David Trend
It’s called the “paper ceiling” –– the barriers for skilled job seekers who lack a bachelor’s degree. Amid the brouhaha in recent years over admissions scams and student debt, a new line of attack is emerging against higher education. This one is being described as an ontological threat in that it questions the existence and value of college itself, while accusing the system of perpetuating multiple forms of inequity. Of course, higher education often has found itself a political football in the past. What makes this time different is its critique of qualities universities typically have seen as their strength.
Everyone knows it’s been a tough few years for higher education. Even before the pandemic, colleges and universities were seeing public opinion souring over rising costs, political correctness, and faculty misbehavior –– causing more than a few students and their families to start doubting the value of degree. With enrollments dropping during the “great disruption” at a pace not seen for half a century, concurrent changes in the American workplace have rendered college degrees unnecessary for a growing number of high wage jobs. Yet many employers require four-year credentials anyway, in what some observers see as an antiquated habit and a cover for discrimination.

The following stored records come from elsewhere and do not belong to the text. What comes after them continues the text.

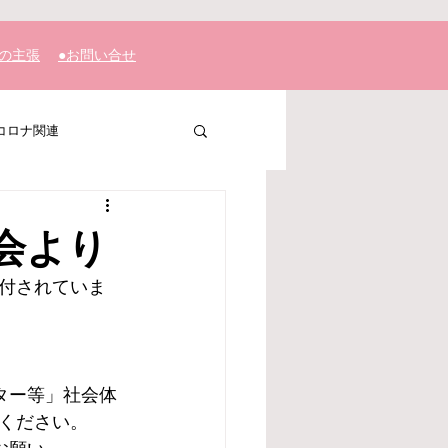
私の主張
​●お問い合せ
コロナ関連
会より
付されていま
ター等」社会体
ください。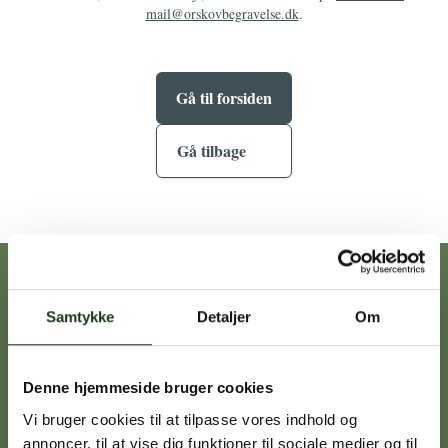
mail@orskovbegravelse.dk
.
Gå til forsiden
Gå tilbage
Vores afdelinger
Samtykke
Detaljer
Om
Heidi Ørskov
Denne hjemmeside bruger cookies
Holbæk
59 45 10 14
Vi bruger cookies til at tilpasse vores indhold og
annoncer, til at vise dig funktioner til sociale medier og til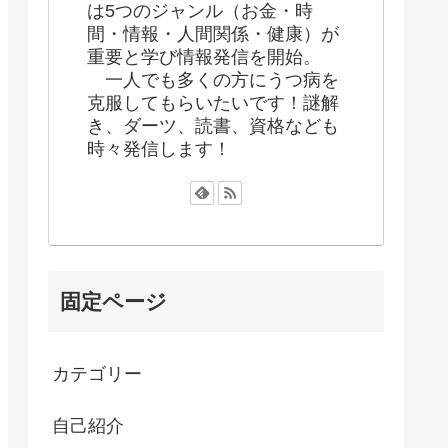
は5つのジャンル（お金・時
間・情報・人間関係・健康）が
重要と学び情報発信を開始。
一人でも多くの方にうつ病を
克服してもらいたいです！謎解
き、ダーツ、読書、資格なども
時々発信します！
固定ページ
カテゴリー
自己紹介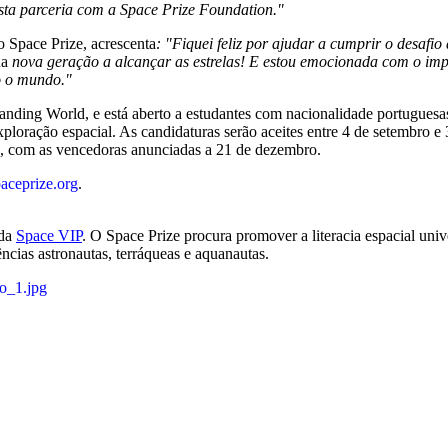
esta parceria com a Space Prize Foundation."
o Space Prize, acrescenta
: "Fiquei feliz por ajudar a cumprir o desafi
ua
nova geração a alcançar as estrelas! E estou emocionada com o impac
o o mundo."
ding World, e está aberto a estudantes com nacionalidade portuguesas 
ploração espacial. As candidaturas serão aceites entre 4 de setembro e
ero, com as vencedoras anunciadas a 21 de dezembro.
aceprize.org
.
 da
Space VIP
. O Space Prize procura promover a literacia espacial univ
ias astronautas, terráqueas e aquanautas.
o_1.jpg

The numbers are deceptively simple – that 75% of new jobs insist on a bachelor’s degree, while only 40% of potential applicants have one.[1] According the advocacy group Opportunity@Work, employers mistakenly equate college completion with work aptitude, while disregarding self-acquired knowledge or non-academic experience. The group asserts that the nation’s undervalued workforce “has developed valuable skills through community college, certificate programs, military service, or on-the-job learning, rather than through a bachelors degree. Workers with experience, skills, and diverse perspectives are held back by silent barrier.” As a consequence, over 50% of the American skilled workforce has been under employed and underpaid.[2] More concerning still is that such discrimination is unevenly distributed. Within a 70-million worker cohort of what are termed STARs (Skilled Through Alternative Routes) employees, one finds 61% of Black workers, 55% of Hispanic/Latinos, and 61 of veterans.[3]